_SHORT TASK_: Copy every taxonomy line in the material below, word for word and in the same order. Leave the pictures out of your answer.

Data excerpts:
'''

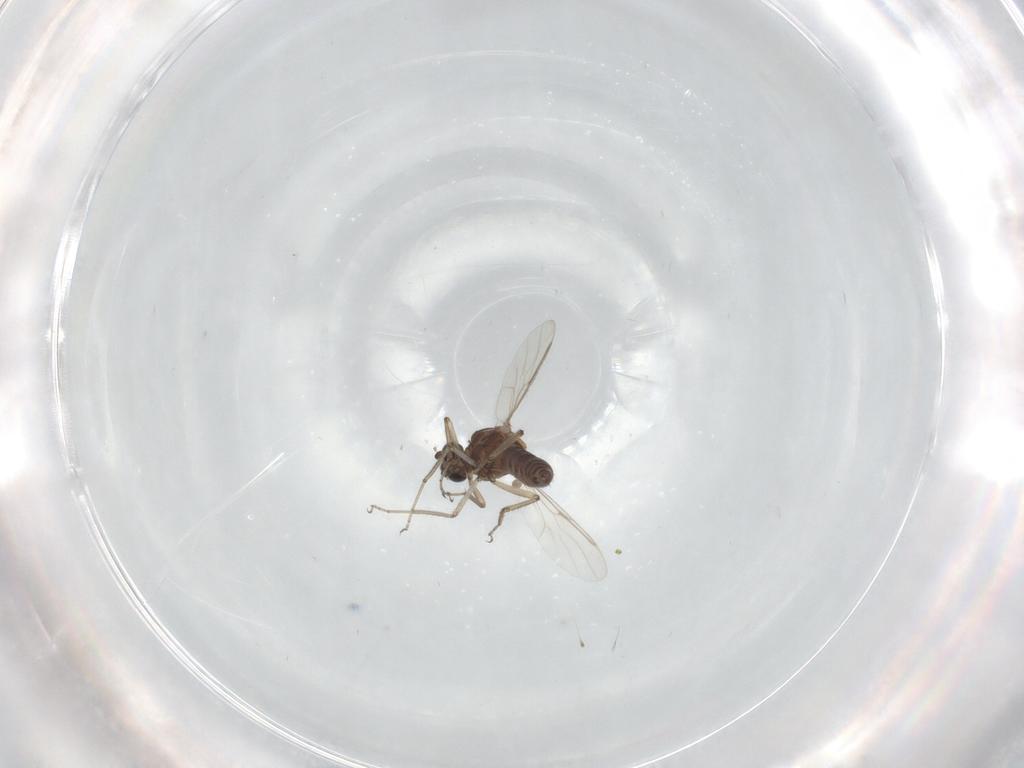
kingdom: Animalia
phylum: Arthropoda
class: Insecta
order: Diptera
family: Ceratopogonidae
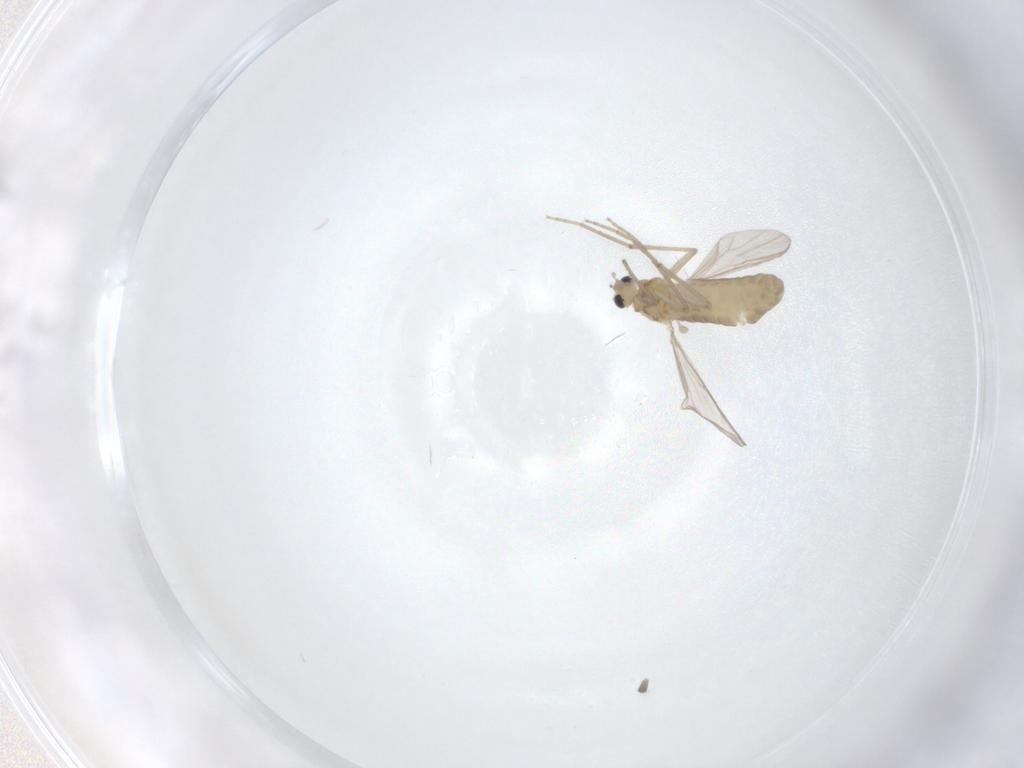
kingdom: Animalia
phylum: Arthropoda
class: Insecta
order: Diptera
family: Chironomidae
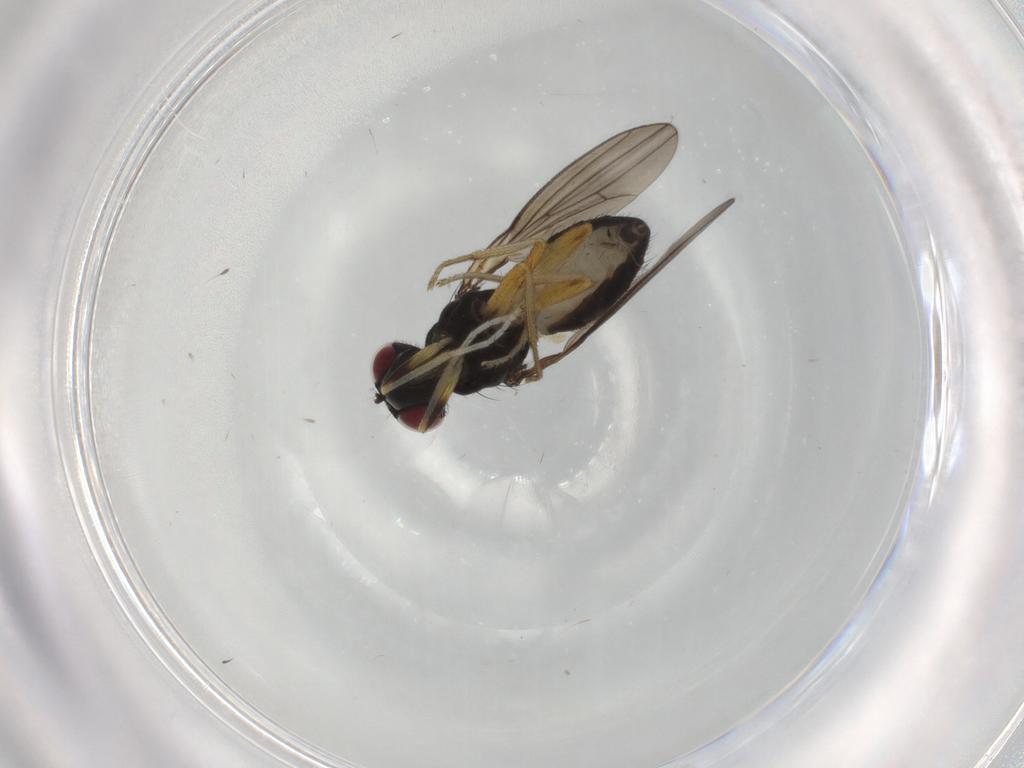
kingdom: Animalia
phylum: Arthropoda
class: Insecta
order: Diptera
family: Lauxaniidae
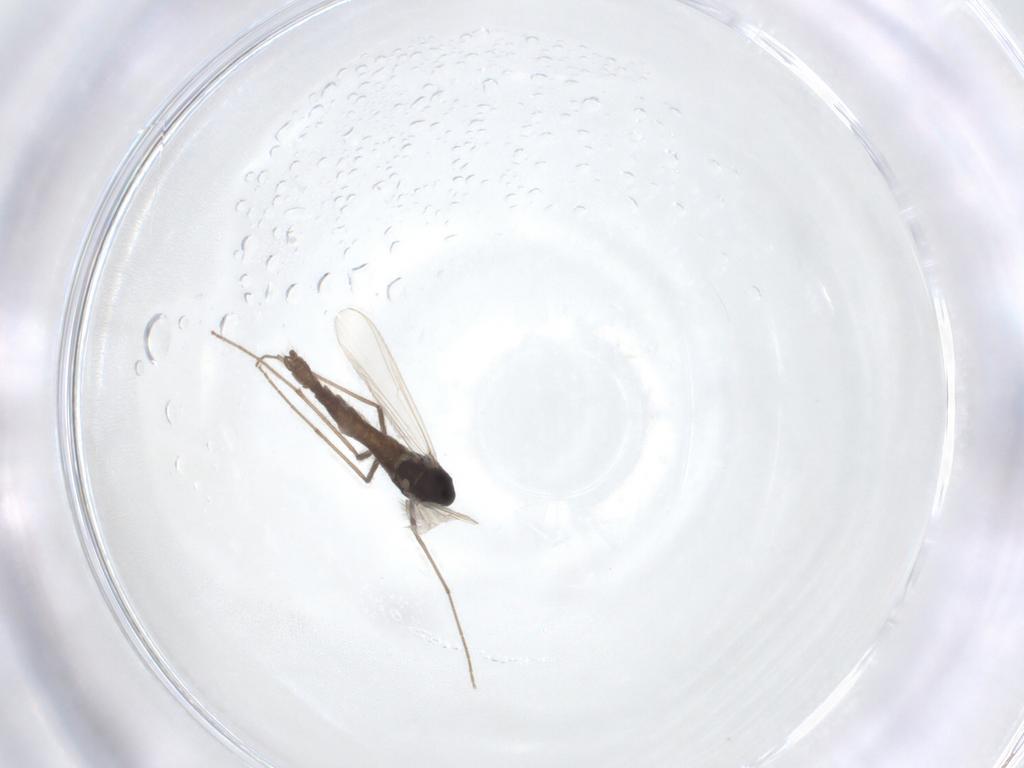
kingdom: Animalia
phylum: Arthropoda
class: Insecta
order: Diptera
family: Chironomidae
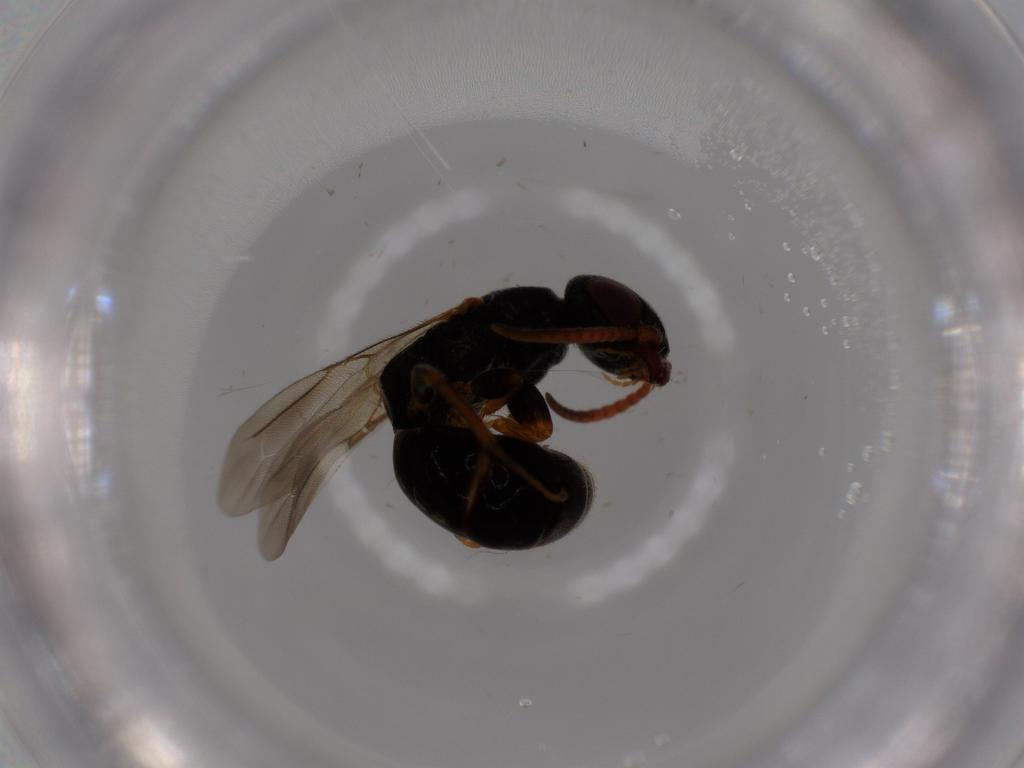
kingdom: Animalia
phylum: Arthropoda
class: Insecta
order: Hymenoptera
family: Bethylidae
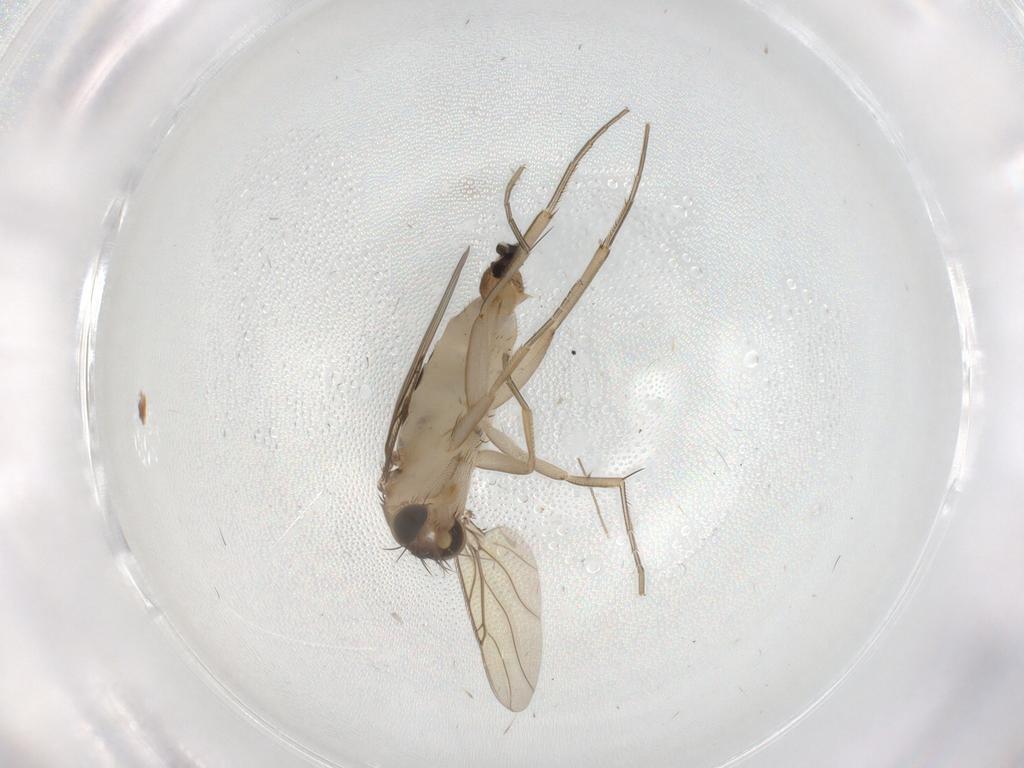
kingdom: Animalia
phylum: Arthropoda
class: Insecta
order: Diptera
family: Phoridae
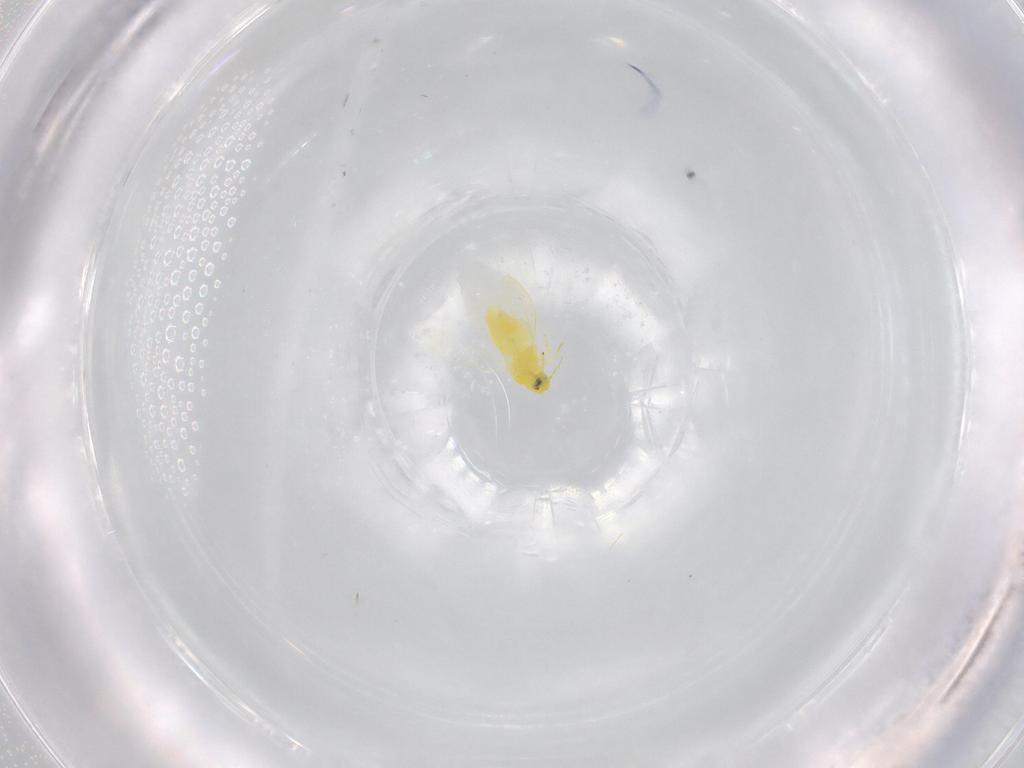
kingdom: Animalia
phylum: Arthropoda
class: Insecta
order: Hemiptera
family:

'''

_RESULT OF THE TASK_:
kingdom: Animalia
phylum: Arthropoda
class: Insecta
order: Diptera
family: Ceratopogonidae
kingdom: Animalia
phylum: Arthropoda
class: Insecta
order: Diptera
family: Chironomidae
kingdom: Animalia
phylum: Arthropoda
class: Insecta
order: Diptera
family: Lauxaniidae
kingdom: Animalia
phylum: Arthropoda
class: Insecta
order: Diptera
family: Chironomidae
kingdom: Animalia
phylum: Arthropoda
class: Insecta
order: Hymenoptera
family: Bethylidae
kingdom: Animalia
phylum: Arthropoda
class: Insecta
order: Diptera
family: Phoridae
kingdom: Animalia
phylum: Arthropoda
class: Insecta
order: Hemiptera
family:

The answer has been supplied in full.